## [Required tasks]
1 – In the cold mailing guide, what type of domain does it say to always use in cold mailing?
2 – Resume the cold mailing guide from its final sentence.

## [Extract provided]
________________

Cold Mailing in 2025
A comprehensive guide to cold mailing in 2025 – from infrastructure and targeting to effective messages and campaign optimization.
A comprehensive guide to cold mailing in 2025 – from infrastructure and targeting to effective messages and campaign optimization.
From this post, you will learn how to ensure delivery to the recipient's inbox at a level of >95% and receive specific instructions on what and how to prepare to give your campaign the best chance of success.
Start by preparing a generalized list of tasks to be performed:
The sending infrastructure is the foundation of the campaign. Remember that one of your campaign's effectiveness parameters is getting your message to the recipient's inbox in the inbox folder, and this is secured by a well-prepared sending infrastructure.
In cold mailing, ALWAYS use a substitute domain.

________________

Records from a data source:
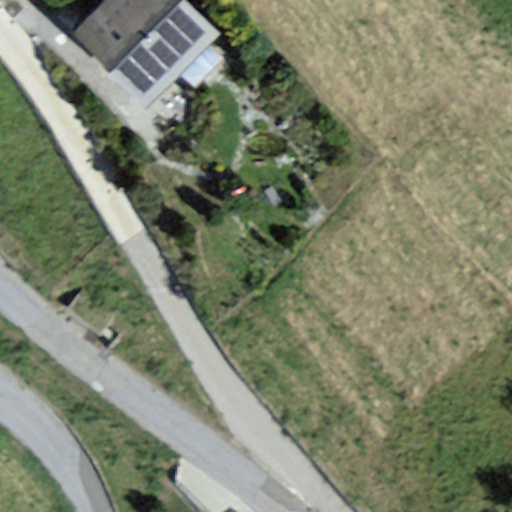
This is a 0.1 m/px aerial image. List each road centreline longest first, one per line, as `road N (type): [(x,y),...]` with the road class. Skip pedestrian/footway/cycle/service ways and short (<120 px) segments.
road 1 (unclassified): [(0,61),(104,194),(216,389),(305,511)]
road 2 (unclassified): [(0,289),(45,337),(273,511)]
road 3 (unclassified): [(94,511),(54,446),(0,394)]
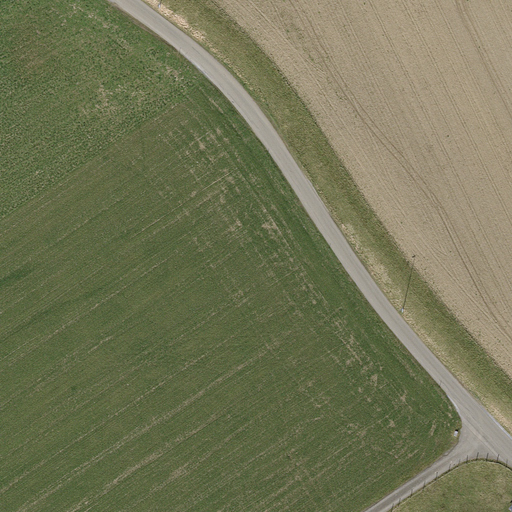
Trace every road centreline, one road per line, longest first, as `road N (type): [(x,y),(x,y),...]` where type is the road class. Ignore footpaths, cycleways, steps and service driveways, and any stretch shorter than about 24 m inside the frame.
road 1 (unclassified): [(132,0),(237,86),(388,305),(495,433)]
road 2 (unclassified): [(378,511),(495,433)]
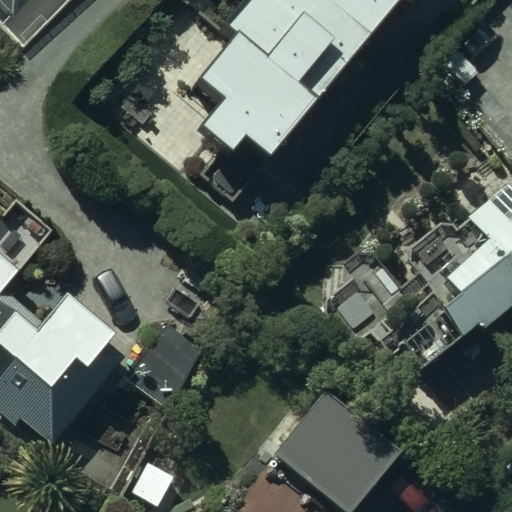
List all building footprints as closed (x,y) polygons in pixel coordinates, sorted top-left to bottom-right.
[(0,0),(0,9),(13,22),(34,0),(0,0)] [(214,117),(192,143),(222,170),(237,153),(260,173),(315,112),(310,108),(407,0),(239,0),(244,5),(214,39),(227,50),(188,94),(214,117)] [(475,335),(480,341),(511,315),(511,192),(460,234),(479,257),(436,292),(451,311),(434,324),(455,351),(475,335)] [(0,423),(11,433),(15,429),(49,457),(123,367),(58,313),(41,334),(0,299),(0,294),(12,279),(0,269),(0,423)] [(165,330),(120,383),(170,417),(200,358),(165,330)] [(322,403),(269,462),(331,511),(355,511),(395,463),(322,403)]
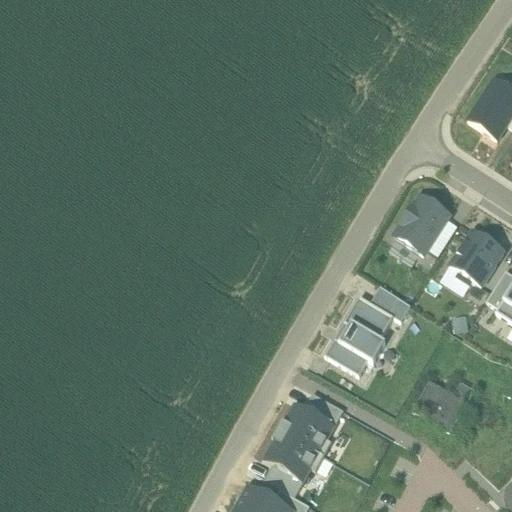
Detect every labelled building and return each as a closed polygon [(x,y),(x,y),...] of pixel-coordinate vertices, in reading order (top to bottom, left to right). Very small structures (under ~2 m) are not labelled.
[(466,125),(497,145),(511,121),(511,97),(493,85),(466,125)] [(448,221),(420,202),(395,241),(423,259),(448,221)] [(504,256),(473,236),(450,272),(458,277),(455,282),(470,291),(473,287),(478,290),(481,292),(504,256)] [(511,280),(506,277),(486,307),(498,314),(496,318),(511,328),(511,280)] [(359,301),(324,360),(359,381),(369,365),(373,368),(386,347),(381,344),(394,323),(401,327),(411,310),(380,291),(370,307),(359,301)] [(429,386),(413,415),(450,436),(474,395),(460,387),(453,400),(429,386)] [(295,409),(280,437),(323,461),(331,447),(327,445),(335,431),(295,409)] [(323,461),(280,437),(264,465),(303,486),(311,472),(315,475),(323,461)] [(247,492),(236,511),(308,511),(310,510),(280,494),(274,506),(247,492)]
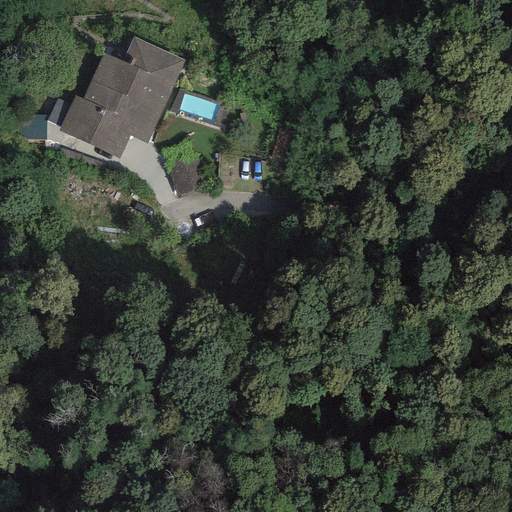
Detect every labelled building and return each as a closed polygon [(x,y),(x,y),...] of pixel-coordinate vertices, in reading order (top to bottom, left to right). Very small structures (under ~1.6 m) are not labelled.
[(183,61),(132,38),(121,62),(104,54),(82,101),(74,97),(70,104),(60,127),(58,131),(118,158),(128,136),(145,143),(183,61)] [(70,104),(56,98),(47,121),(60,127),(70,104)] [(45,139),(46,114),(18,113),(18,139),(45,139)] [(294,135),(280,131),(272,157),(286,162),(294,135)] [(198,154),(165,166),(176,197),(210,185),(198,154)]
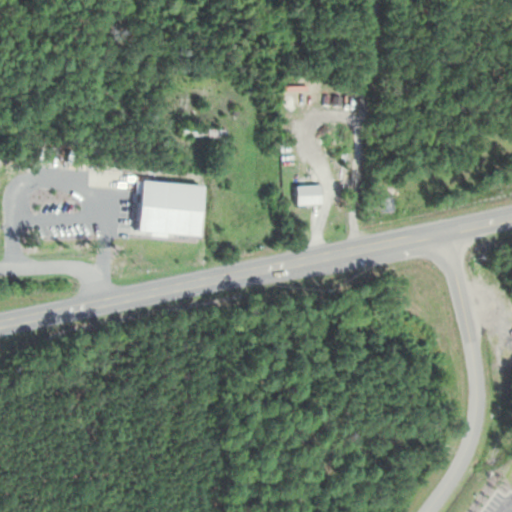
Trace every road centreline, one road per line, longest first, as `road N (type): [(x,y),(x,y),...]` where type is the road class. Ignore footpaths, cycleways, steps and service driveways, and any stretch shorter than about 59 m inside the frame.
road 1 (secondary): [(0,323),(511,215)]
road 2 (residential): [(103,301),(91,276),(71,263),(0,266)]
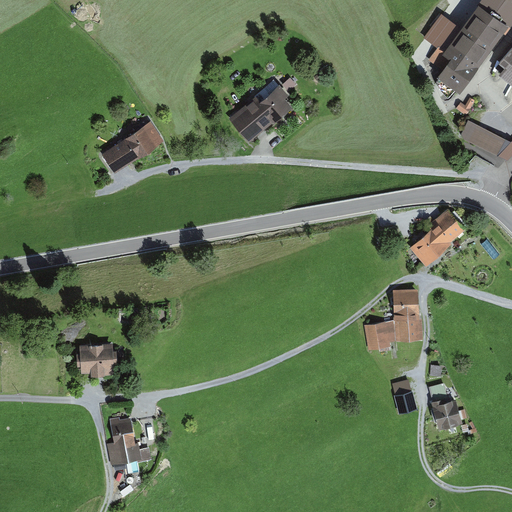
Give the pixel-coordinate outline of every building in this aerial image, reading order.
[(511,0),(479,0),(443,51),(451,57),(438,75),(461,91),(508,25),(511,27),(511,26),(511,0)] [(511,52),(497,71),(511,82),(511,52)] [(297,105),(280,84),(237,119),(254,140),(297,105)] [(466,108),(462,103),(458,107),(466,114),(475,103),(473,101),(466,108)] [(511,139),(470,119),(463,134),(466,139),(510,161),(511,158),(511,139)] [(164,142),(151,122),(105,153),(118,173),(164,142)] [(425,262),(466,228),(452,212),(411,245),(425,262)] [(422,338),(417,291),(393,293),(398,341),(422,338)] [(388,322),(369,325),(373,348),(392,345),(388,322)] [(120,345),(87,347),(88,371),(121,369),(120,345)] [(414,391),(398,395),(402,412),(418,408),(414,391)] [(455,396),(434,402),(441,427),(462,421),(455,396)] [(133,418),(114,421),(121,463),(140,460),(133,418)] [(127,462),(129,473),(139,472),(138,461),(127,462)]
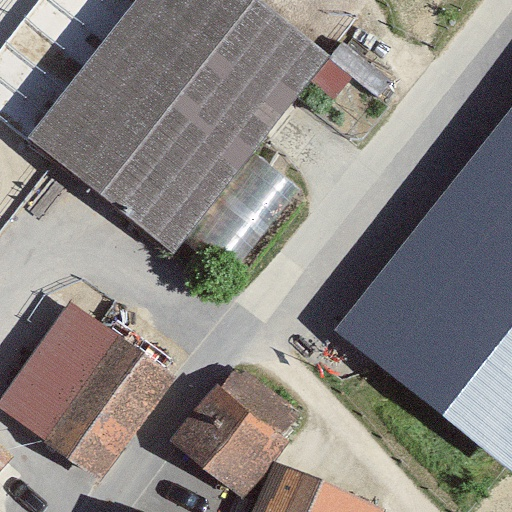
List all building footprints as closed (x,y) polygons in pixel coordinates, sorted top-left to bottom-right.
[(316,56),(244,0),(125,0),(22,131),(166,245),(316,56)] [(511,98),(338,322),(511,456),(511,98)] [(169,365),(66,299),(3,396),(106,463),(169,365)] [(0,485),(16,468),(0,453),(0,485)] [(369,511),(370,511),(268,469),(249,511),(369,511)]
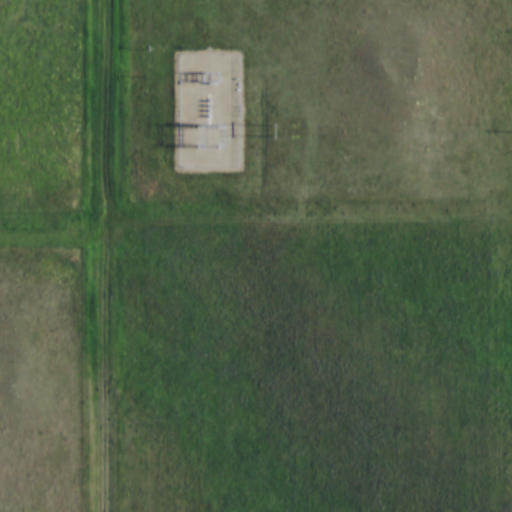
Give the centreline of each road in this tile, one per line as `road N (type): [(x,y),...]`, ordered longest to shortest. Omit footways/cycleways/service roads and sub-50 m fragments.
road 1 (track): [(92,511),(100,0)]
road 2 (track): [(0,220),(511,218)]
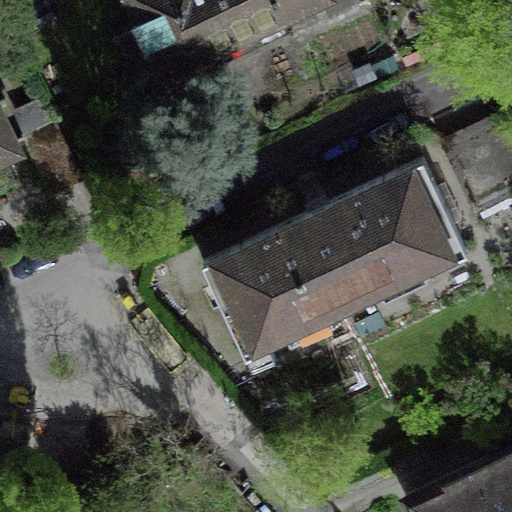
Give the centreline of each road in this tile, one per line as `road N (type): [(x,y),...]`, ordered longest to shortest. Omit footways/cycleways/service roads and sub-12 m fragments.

________________

## [Responses by task]
1 – A substitute domain.

2 –
If your main domain is xyz.com, purchase a substitute domain named xyz.net, .co, .org, or use another variant of your domain name. Remember that tagging as SPAM can occur at the level of the mailbox, domain, and IP address from which the sending is conducted. Using your main domain for automated outbound purposes may expose it to being flagged as SPAM by systems monitoring the number of messages sent, their nature and repetition, the number of responses obtained, and the correctness of the addresses to which you send. Improperly conducting a cold email campaign can cause all messages sent by your organization to be marked as SPAM.
When you purchase a new domain for cold mailing purposes, you will need to set DNS records.
It depends on how many addresses you want to send a certain number of messages to in a given time interval.
The most important metric to follow is not exceeding 50 messages sent per day per mailbox.
REMEMBER, an alias is not a separate mailbox.
If you send 3 email messages to each prospect on your list, one mailbox will be enough to contact a maximum of ~16 people per day, which in 4 full weeks of campaign operation gives you 320 people possible to contact. If you send 4 messages to each prospect, you can contact ~13 people per day because at the peak sending moment, the system will send 4 * 13 = 52 messages per day.
It can be simply said that one mailbox is enough to sensibly contact about 300 people per month.
Depending on the designated number of mailboxes, I recommend having a maximum of 4 mailboxes on one domain.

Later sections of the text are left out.